# Mysql problem?!?!?!



## leroycocu (Feb 3, 2004)

i have recently installed the newest apache server, php and mysql.
but i i try to connect to the mysql server with the phpmyadmin,
i can use config http and cookie.
with http it doesnt seem to know my password  
with cookie "#1251 - Client does not support authentication protocol requested by server; consider upgrading MySQL client"
with config #1251 - Client does not support authentication protocol requested by server; consider upgrading MySQL client" then i usedmysql administrator and i can get in :up: i then created a schema named "phpbb"
then i got the phpbb forum but when i set te mysql version to "MySQL 4.x"
and fill every thing in it says 

"Warning: mysql_connect(): Client does not support authentication protocol requested by server; consider upgrading MySQL client in X:\*path*\mysql4.php on line 48

Warning: mysql_error(): supplied argument is not a valid MySQL-Link resource in X:\*path*\mysql4.php on line 330

Warning: mysql_errno(): supplied argument is not a valid MySQL-Link resource in X:\*path*\mysql4.php on line 331
phpBB : Critical Error 

Could not connect to the database"
and if i use "MySQL 3.x" its says 
"phpBB : Critical Error 

Could not connect to the database"
i hope i have given enough information  please hlelp


----------



## Rockn (Jul 29, 2001)

What are the lines of code referenced in the error messages?

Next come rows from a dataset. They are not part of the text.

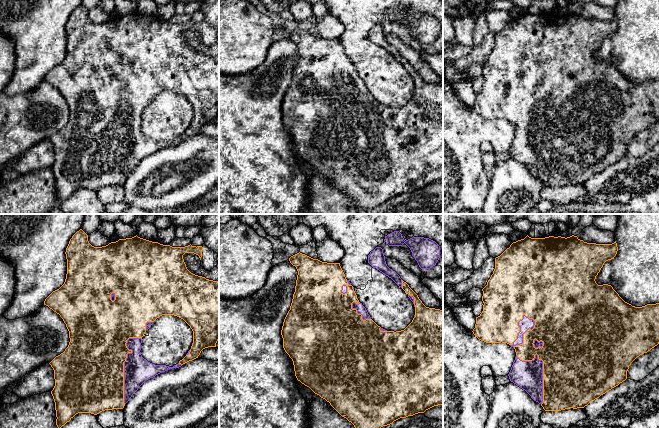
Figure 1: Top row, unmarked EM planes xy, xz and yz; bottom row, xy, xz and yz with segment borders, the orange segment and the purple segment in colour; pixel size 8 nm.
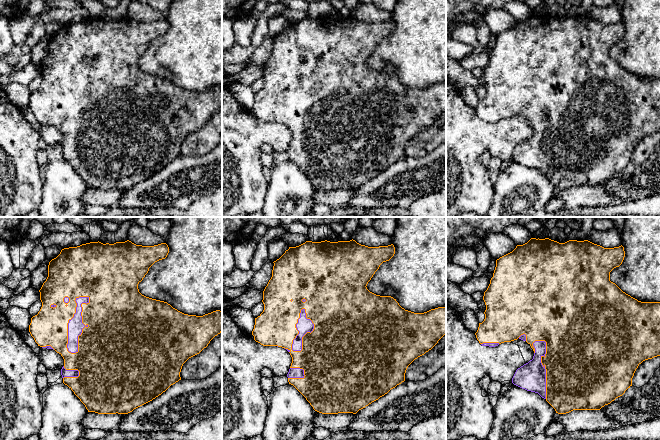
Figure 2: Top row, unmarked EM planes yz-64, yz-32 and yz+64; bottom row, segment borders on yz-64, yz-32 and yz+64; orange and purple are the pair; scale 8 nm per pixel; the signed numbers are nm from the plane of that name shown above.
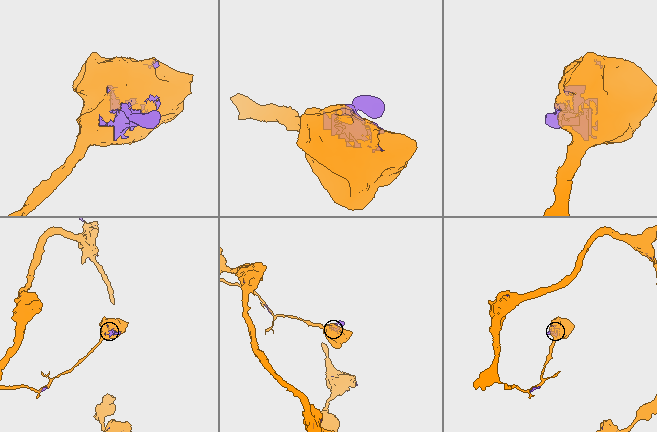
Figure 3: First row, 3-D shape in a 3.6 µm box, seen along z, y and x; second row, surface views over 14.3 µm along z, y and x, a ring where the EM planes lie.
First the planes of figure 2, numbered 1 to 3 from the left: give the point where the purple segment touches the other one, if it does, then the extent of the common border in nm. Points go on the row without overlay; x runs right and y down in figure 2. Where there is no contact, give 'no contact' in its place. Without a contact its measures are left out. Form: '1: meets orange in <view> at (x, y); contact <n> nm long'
1: meets orange in yz-64 at (83, 99); contact 480 nm long
2: meets orange in yz-32 at (297, 106); contact 380 nm long
3: meets orange in yz+64 at (542, 140); contact 480 nm long

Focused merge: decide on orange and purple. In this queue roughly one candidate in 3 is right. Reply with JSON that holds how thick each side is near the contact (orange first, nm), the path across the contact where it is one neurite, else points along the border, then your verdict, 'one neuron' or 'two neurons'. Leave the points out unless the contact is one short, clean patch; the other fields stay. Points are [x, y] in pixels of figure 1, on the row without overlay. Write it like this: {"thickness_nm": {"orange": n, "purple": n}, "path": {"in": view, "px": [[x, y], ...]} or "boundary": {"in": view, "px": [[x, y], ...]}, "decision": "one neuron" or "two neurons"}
{"thickness_nm": {"orange": 500, "purple": 220}, "decision": "one neuron"}

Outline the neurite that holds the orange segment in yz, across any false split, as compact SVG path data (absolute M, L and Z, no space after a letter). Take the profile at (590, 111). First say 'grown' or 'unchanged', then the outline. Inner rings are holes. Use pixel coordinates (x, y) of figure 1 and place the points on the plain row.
grown; M528 11L513 18L500 32L495 34L495 45L487 61L482 65L483 87L476 93L473 110L486 119L507 119L515 125L516 133L508 150L511 158L525 166L545 187L561 187L569 184L584 184L612 164L627 155L631 139L659 120L659 79L635 83L625 78L611 61L598 61L595 57L604 39L613 35L618 27L616 17L612 20L587 19L577 12L531 14Z

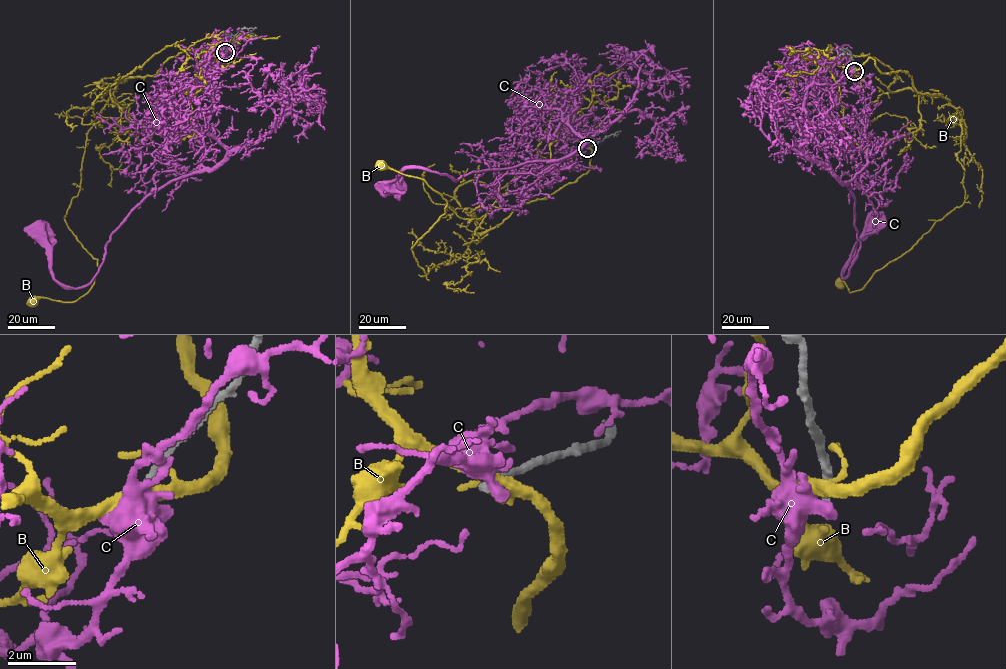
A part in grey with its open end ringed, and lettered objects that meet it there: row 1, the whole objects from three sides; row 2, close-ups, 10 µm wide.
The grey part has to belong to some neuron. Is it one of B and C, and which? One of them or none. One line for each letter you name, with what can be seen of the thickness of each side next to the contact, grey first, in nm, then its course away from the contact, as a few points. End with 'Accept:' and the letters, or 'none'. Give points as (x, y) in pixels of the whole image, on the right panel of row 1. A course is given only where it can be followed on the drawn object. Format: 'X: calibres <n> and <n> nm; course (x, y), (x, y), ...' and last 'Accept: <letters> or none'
Accept: none

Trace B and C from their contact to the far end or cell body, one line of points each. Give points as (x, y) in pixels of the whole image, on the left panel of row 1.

Check out this forum and the solutions:
http://forums.mysql.com/read.php?11,6400,10611#msg-10611


----------



## leroycocu (Feb 3, 2004)

well i have tried what was standing there but doesnt work :S
and because of the connection i thought well lets scan if i could find the port.
and yes i did find the port but only problem is is says someweard tekst.
check here for the image click here for the image i have found a port scanner and scanned myself and the port scanner could check what programm the port is using in the picture you could see what the result is


----------



## Rockn (Jul 29, 2001)

Since you are running this on your PC do you have any firewall software running?


----------



## leroycocu (Feb 3, 2004)

uh well i have the standart windows xp firewall and service pack 2 is installed too


----------



## Rockn (Jul 29, 2001)

Turn them off


----------



## leroycocu (Feb 3, 2004)

well i have turned of my firewall and i did a scan again on the mysql port but it stil gives me "crap" but i am not going to uninstall service pack 2 becuase it is blocking 99.99% of the pop up's and ad/spy-ware


----------



## ryanmetcalf (Feb 15, 2005)

Rockn said:


> What are the lines of code referenced in the error messages? Check out this forum and the solutions:


Warning: mysql_connect(): Client does not support authentication protocol requested by server; consider upgrading MySQL client in -\phpBB2\db\mysql4.php on line 48

Warning: mysql_error(): supplied argument is not a valid MySQL-Link resource in -\phpBB2\db\mysql4.php on line 330

Warning: mysql_errno(): supplied argument is not a valid MySQL-Link resource in -\phpBB2\db\mysql4.php on line 331
phpBB : Critical Error

Could not connect to the database

I have MySQL Administrator and allowed old_passwords
I have SP2 with no firewall software(at router level)
Whats goin on?

Edit: -\phpBB2\ is actually has the file location of the file C;\.... but your anti-spam policy blocks me from putting this up.


----------